Director: Kiran Reddy
Cast: Bhargava Poludasu, Rakesh Galebhe and Poojitha Kuraparthi
It's quite possible that you're going to want to stop watching Kiran Reddy's debut film Gatham around the 30-minute mark. It's got every single problem I associate with the 'NRI Film' — the setting is cold and lifeless, the foreign actors appear barely employable and there's no plausible way you're convinced that America is so full of Indians that you can place a Telugu-speaking ensemble there.
If you add the frostbite left behind by last month's Anushka-starrer Nishabdam to these notions, you start feeling that Gatham too is just another pain in your Oklahomas. So, when a burly Indian character in his 50s looks straight-faced at his stranded houseguest and asks, "If you don't mind, my son would like to fuck your girlfriend," I spilt hot coffee all over my Florida.
But what if I tell you that the disappointment you feel for the most part is by design? Because Gatham wants you to believe that it is just another escape-room thriller. So, we meet Rishi (Rakesh Galebhe, sounding a lot like Vijay Deverakonda), who has to travel across the US with his girlfriend after having lost his memory. Somewhere along their drive, their car breaks down and a big burly Telugu man (Bhargava Poludasu, who looks a lot like Anubhav Sinha) appears out of nowhere to offer them bed, boarding and mango thokku in his cabin in the woods.

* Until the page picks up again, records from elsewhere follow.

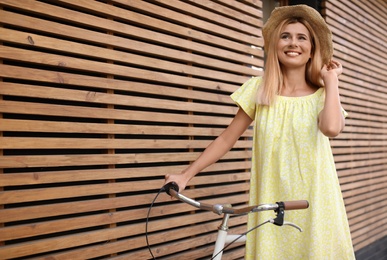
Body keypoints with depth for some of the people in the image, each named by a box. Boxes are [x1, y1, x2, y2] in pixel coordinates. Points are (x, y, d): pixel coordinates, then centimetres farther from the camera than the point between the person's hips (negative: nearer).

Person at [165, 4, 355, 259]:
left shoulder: (322, 95, 3)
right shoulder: (259, 89, 4)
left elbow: (331, 128, -21)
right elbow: (227, 138, 4)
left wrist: (331, 79, -8)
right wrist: (187, 174, 0)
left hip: (314, 205, 0)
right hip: (271, 204, 0)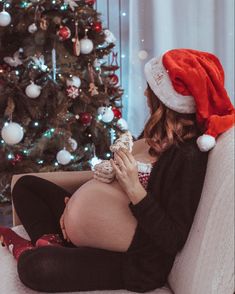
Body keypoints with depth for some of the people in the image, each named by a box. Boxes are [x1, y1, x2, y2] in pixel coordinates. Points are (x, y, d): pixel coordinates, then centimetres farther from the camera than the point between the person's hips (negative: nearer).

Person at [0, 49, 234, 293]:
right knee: (26, 185, 13)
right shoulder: (159, 134, 1)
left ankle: (26, 250, 0)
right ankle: (51, 243, -4)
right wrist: (78, 202, -1)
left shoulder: (189, 157, -24)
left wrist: (135, 190, -30)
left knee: (36, 268, -32)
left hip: (135, 261, -9)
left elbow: (173, 240, -24)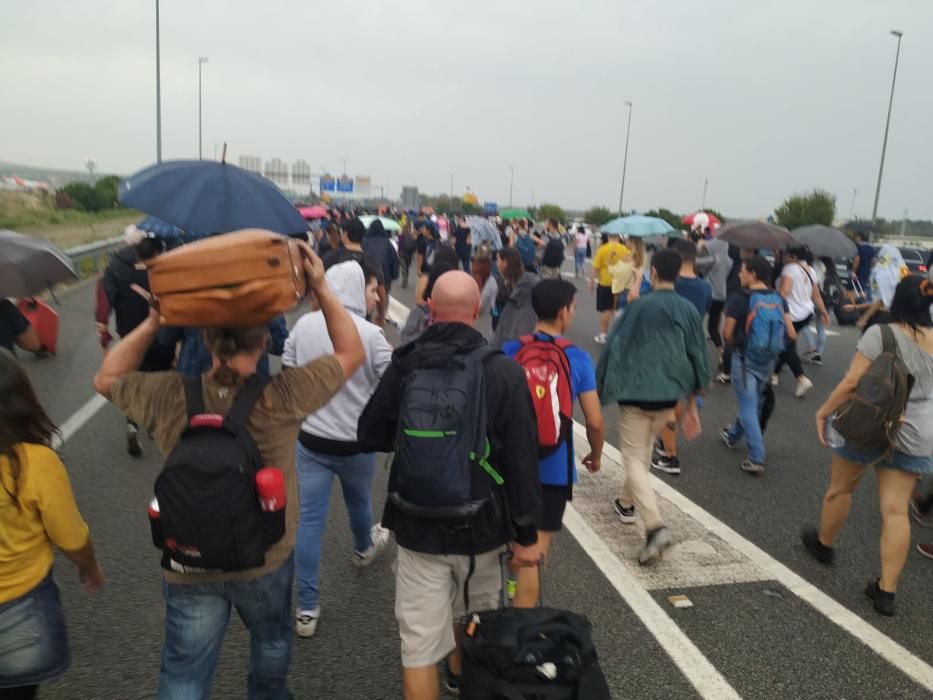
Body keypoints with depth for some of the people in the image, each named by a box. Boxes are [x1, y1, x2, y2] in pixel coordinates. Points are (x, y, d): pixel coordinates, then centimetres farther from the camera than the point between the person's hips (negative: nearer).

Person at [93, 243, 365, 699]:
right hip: (266, 559, 0)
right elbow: (352, 354, -9)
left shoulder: (169, 397, -17)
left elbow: (106, 379, 4)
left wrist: (153, 322, -4)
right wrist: (322, 289, -8)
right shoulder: (283, 396, -23)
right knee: (272, 645, 30)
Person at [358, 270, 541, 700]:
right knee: (472, 614, 27)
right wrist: (526, 533, -4)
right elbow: (522, 460, -13)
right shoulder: (504, 372, -13)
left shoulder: (402, 367, -7)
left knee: (419, 640, 6)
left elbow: (371, 437, 5)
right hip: (481, 524, 1)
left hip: (417, 525, 0)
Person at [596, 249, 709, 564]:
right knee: (643, 449, 25)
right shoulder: (689, 310, 2)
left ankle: (655, 526, -15)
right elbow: (698, 359, 5)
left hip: (635, 393, -5)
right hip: (668, 396, 5)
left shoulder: (639, 306, -12)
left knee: (633, 457, 0)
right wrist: (692, 406, 13)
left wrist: (600, 389, -3)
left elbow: (614, 347, -12)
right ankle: (627, 502, 41)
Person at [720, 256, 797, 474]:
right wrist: (773, 341, 15)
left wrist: (733, 344, 8)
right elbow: (791, 333, -3)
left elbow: (727, 334, -14)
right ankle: (733, 435, 44)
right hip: (769, 360, 6)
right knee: (754, 402, 23)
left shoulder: (739, 298, -16)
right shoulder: (779, 298, -1)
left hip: (745, 358, -6)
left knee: (749, 407, 0)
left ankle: (756, 459, -4)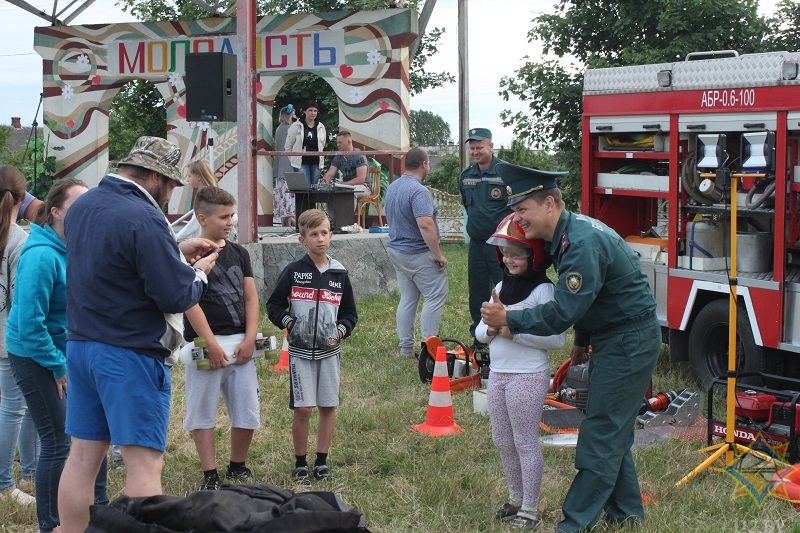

By the time the aforementioned proposition takes place, you feel buried in a hailstorm of slasher-film cliches. But Gatham isn't about us rooting for this young couple to get out of the clutches of this man, his son and his mango thokku. Using Rishi's memory loss as a narrative tool, it begins to play mind games with the viewer, who are just as clueless about what's happening as he is. And suddenly, the random Telugu dude Rishi runs into as he tries to escape, doesn't seem all that random.
Gatham is one of those films that's impossible to talk about without revealing spoilers but it's a credit to its makers that viewers feel like running around explaining the crafty deception of the film they've just watched. A lot of that is because the many twists in the film actually makes sense. So, when certain scenes appear to be present merely for shock value, we forget that Rishi too is a spectator, for whom a shock can actually be of value. Add some clever writing and our own biases to the viewing experience, and we get a film that makes us see past its many limitations.
And that's important, because the production really does feel limited. Right from art direction to camera work, you feel the difference a little more money and some time could have made. But then, you see an entirely superfluous BMW car chase, which randomly takes us away from a very basic interrogation scene and you're reminded that it's eventually a film made by a bunch of amateurs who just want to make movies for fun. And therein lies the charm of Gatham, which comes together better in the head than it does onscreen.
Of course, there are parts that resemble the overall finish of a Hollywood B-movie and then there are major leaps of faith you must take to stay with the film, but at the end of the day, it's a film that throws many surprises at you. I mean, if a screenplay can make sense of a line like, "My son would like to fuck your girlfriend," you have to give it to them.